Problem requirements: Examine each line of the data, and copy the ones containing "text".

-- Exercise data follows --

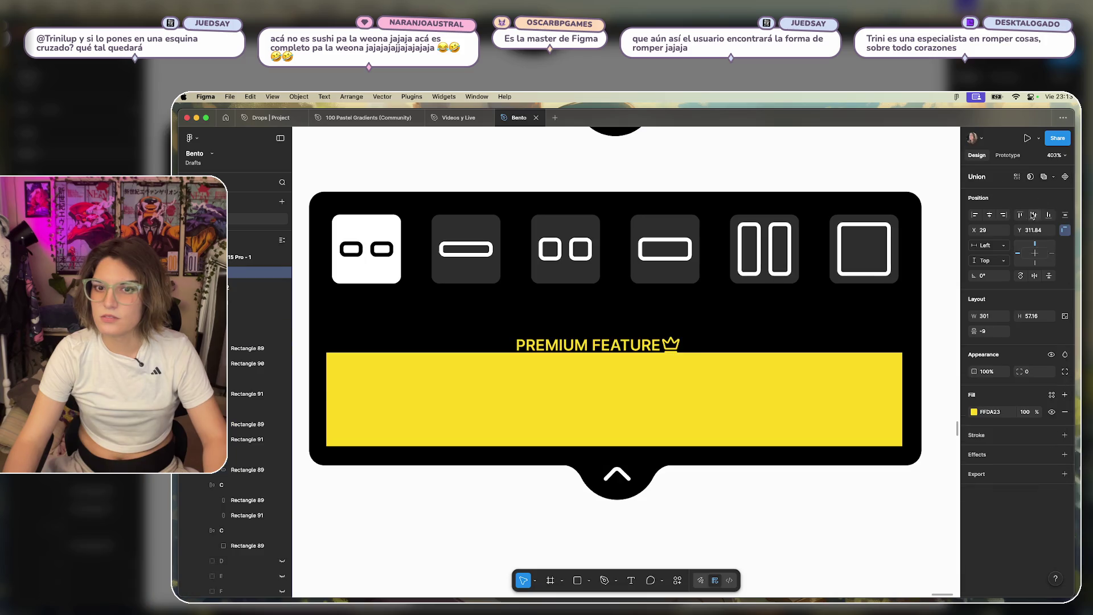
{"action": "key", "text": "ctrl+z"}
{"action": "left_click", "coordinate": [754, 486]}
Move the dark panel and badge up about 40 px together.
{"action": "left_click", "coordinate": [763, 433]}
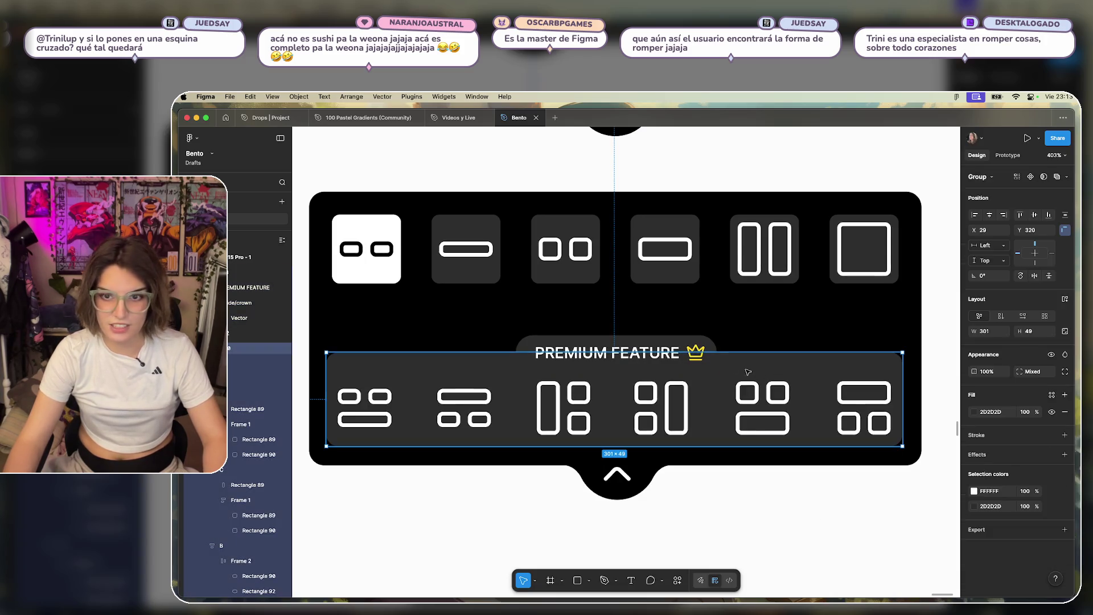
{"action": "left_click", "coordinate": [615, 353], "text": "shift"}
{"action": "left_click_drag", "start_coordinate": [764, 375], "coordinate": [764, 345]}
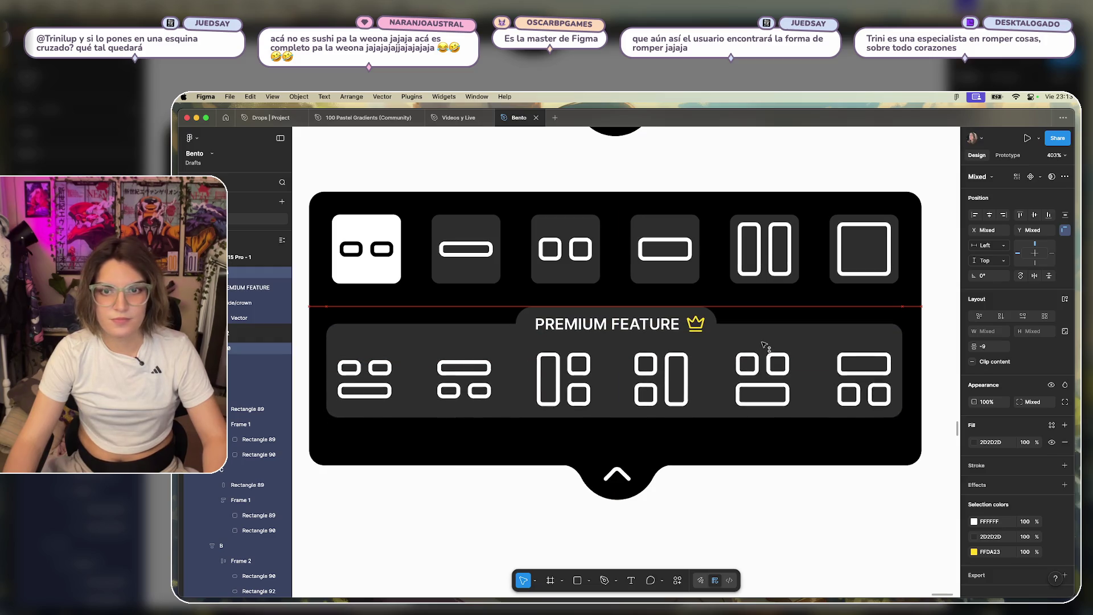
{"action": "left_click", "coordinate": [740, 488]}
{"action": "left_click", "coordinate": [721, 458]}
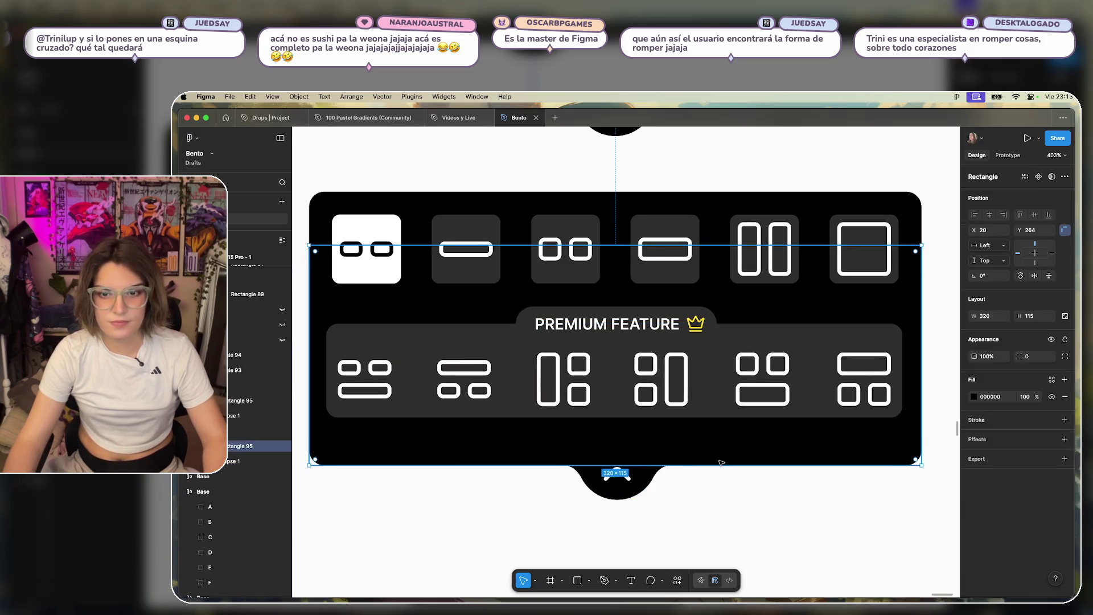
Shorten the black background to 98 px and raise the round tab and chevron beneath it.
{"action": "left_click_drag", "start_coordinate": [721, 459], "coordinate": [727, 436]}
{"action": "left_click", "coordinate": [618, 473]}
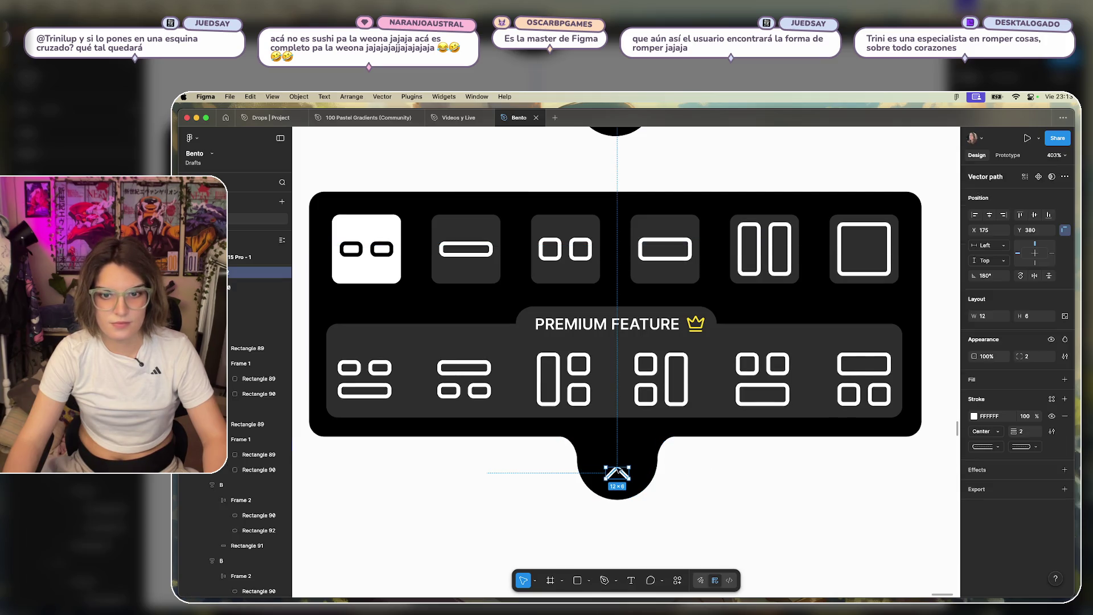
{"action": "left_click", "coordinate": [634, 473]}
{"action": "mouse_move", "coordinate": [643, 477]}
{"action": "left_mouse_down"}
{"action": "mouse_move", "coordinate": [644, 444]}
{"action": "mouse_move", "coordinate": [634, 455]}
{"action": "left_mouse_up"}
{"action": "left_click_drag", "start_coordinate": [608, 475], "coordinate": [625, 457]}
{"action": "left_click", "coordinate": [776, 488]}
{"action": "scroll", "coordinate": [764, 450], "scroll_direction": "down", "scroll_amount": 5}
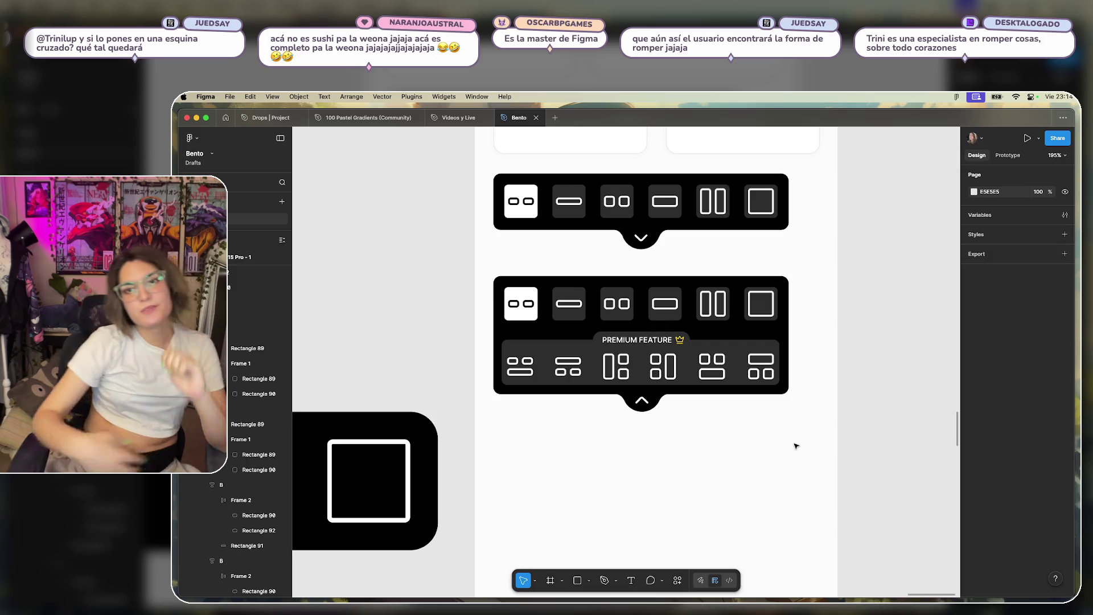
Delete the chevron from the collapsed top toolbar and leave the lower toolbar in place.
{"action": "double_click", "coordinate": [643, 243]}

-- Exercise data concluded --

Answer for this exercise:
{"action": "key", "text": "ctrl+z"}
{"action": "left_click", "coordinate": [615, 353], "text": "shift"}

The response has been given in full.